L’âme du blues

The soul of a man, de Wim Wenders (sorti à Paris le 14 janvier)

Publié le 16 janvier 2004 Lecture : 2 minutes.

Wim Wenders, célèbre réalisateur européen qui tourne plus souvent aux États-Unis que sur les bords du Rhin, présente un parcours atypique. Il a connu la consécration avec des films marginaux, comme ces histoires de personnages décalés, dérivant dans l’Allemagne de l’après-guerre, qu’il racontait dans les années 1970, à l’époque de L’Angoisse du gardien de but au moment du penalty ou d’Alice dans les villes. Puis il est devenu un réalisateur de renommée mondiale, retenant l’attention d’Hollywood, après Paris Texas, au milieu des années 1980. Mais alors qu’il accumulait les honneurs avec de curieux longs-métrages, il a toujours poursuivi une carrière de documentariste restée confidentielle jusqu’au succès de Buena Vista Social Club sur le come-back de grands musiciens cubains oubliés à la fin des années 1990.
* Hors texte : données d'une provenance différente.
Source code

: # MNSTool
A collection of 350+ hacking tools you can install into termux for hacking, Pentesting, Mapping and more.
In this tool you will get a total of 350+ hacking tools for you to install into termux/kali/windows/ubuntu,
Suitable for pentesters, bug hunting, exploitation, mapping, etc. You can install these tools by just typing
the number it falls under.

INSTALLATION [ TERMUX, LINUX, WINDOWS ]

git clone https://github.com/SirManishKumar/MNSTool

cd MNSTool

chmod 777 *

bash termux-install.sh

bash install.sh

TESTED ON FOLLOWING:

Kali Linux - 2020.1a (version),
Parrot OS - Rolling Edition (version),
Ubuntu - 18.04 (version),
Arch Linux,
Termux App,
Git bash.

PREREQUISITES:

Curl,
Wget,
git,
Si on l’apprécie à l’aune de cette dernière réussite, à laquelle il renvoie de bien des façons, pourra dérouter, voire décevoir certains. Car, loin de la saga héroïque qui retraçait l’extraordinaire résurrection des maîtres de la salsa, il s’agit là d’un film-collage. Cet habile mélange de fiction, de reconstitution historique et de documentaire, où les morceaux des bluesmen d’autrefois sont le plus souvent joués par des vedettes contemporaines (de Lou Reed à Nick Cave), a pour seul fil directeur l’amour de Wenders pour le blues. Une musique née au Mississippi il y a à peu près un siècle, dont l’appellation évoque à la fois – comme le mot « blue » en anglais populaire – la tristesse et l’aventure intérieure.
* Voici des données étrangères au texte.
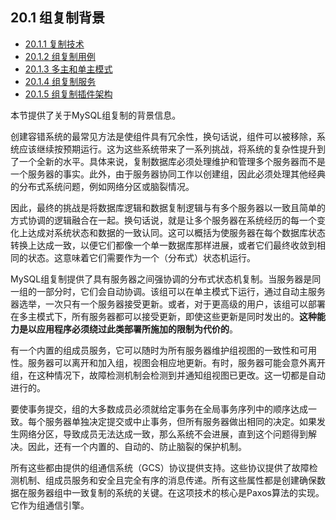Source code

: ## 20.1 组复制背景
- [20.1.1 复制技术](./20.01.01.复制技术/20.01.01.00.复制技术.md)
- [20.1.2 组复制用例](./20.01.02.组复制用例.md)
- [20.1.3 多主和单主模式](./20.01.03.多主和单主模式/20.01.03.00.多主和单主模式.md)
- [20.1.4 组复制服务](./20.01.04.组复制服务/20.01.04.00.组复制服务.md)
- [20.1.5 组复制插件架构](./20.01.05.组复制插件架构.md)

本节提供了关于MySQL组复制的背景信息。

创建容错系统的最常见方法是使组件具有冗余性，换句话说，组件可以被移除，系统应该继续按预期运行。这为这些系统带来了一系列挑战，将系统的复杂性提升到了一个全新的水平。具体来说，复制数据库必须处理维护和管理多个服务器而不是一个服务器的事实。此外，由于服务器协同工作以创建组，因此必须处理其他经典的分布式系统问题，例如网络分区或脑裂情况。

因此，最终的挑战是将数据库逻辑和数据复制逻辑与有多个服务器以一致且简单的方式协调的逻辑融合在一起。换句话说，就是让多个服务器在系统经历的每一个变化上达成对系统状态和数据的一致认同。这可以概括为使服务器在每个数据库状态转换上达成一致，以便它们都像一个单一数据库那样进展，或者它们最终收敛到相同的状态。这意味着它们需要作为一个（分布式）状态机运行。

MySQL组复制提供了具有服务器之间强协调的分布式状态机复制。当服务器是同一组的一部分时，它们会自动协调。该组可以在单主模式下运行，通过自动主服务器选举，一次只有一个服务器接受更新。或者，对于更高级的用户，该组可以部署在多主模式下，所有服务器都可以接受更新，即使这些更新是同时发出的。**这种能力是以应用程序必须绕过此类部署所施加的限制为代价的**。

有一个内置的组成员服务，它可以随时为所有服务器维护组视图的一致性和可用性。服务器可以离开和加入组，视图会相应地更新。有时，服务器可能会意外离开组，在这种情况下，故障检测机制会检测到并通知组视图已更改。这一切都是自动进行的。

要使事务提交，组的大多数成员必须就给定事务在全局事务序列中的顺序达成一致。每个服务器单独决定提交或中止事务，但所有服务器做出相同的决定。如果发生网络分区，导致成员无法达成一致，那么系统不会进展，直到这个问题得到解决。因此，还有一个内置的、自动的、防止脑裂的保护机制。

所有这些都由提供的组通信系统（GCS）协议提供支持。这些协议提供了故障检测机制、组成员服务和安全且完全有序的消息传递。所有这些属性都是创建确保数据在服务器组中一致复制的系统的关键。在这项技术的核心是Paxos算法的实现。它作为组通信引擎。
Pour transmettre sa passion, Wenders a choisi de conter à sa manière l’histoire de trois chanteurs qu’il considère, nous dit-il, comme « ses artistes préférés ». Malgré leur évident et immense talent, ils ont pour point commun de n’être guère connus des non-spécialistes et, par conséquent, d’avoir été peu filmés et peu enregistrés. Ils ont aussi tous trois connu une courte période de gloire avant de mourir dans une certaine misère. L’un, Skip James, avec une voix très aiguë, jouait de la guitare avec une originalité et une virtuosité rares, et a disparu pendant trente ans avant d’être redécouvert et de mourir d’un cancer. Le second, JB Lenoir, dont on ne connaît d’autre prénom que les deux initiales qui en font office, est mort dans un accident de la circulation, à l’époque des événements de 1968 : ses chansons, percutantes, étaient politiquement engagées et traitaient de la guerre de Corée ou de celle du Vietnam. Le dernier, Blind Willie Johnson, qui ne figure sur aucune photo, interprétait des spirituals à la mode bluesy. Il est mort en 1947 d’une façon restée mystérieuse et n’a connu qu’une célébrité posthume… quand la NASA a sélectionné sa chanson « Dark was the Night » pour accompagner le vaisseau spatial Voyager aux confins de notre galaxie à la rencontre d’improbables extraterrestres…
The Soul of a Man propose au final une bonne introduction à l’histoire du blues au profane et une occasion de cultiver sa passion à l’amateur. Que pouvait-on demander de plus à un film de commande qui inaugure une série (produite par Martin Scorsese) de sept longs-métrages en hommage à cette musique ? Parmi les grands cinéastes qui ont accepté l’exercice, on attend avec intérêt la contribution de ce fou de jazz qu’est Clint Eastwood.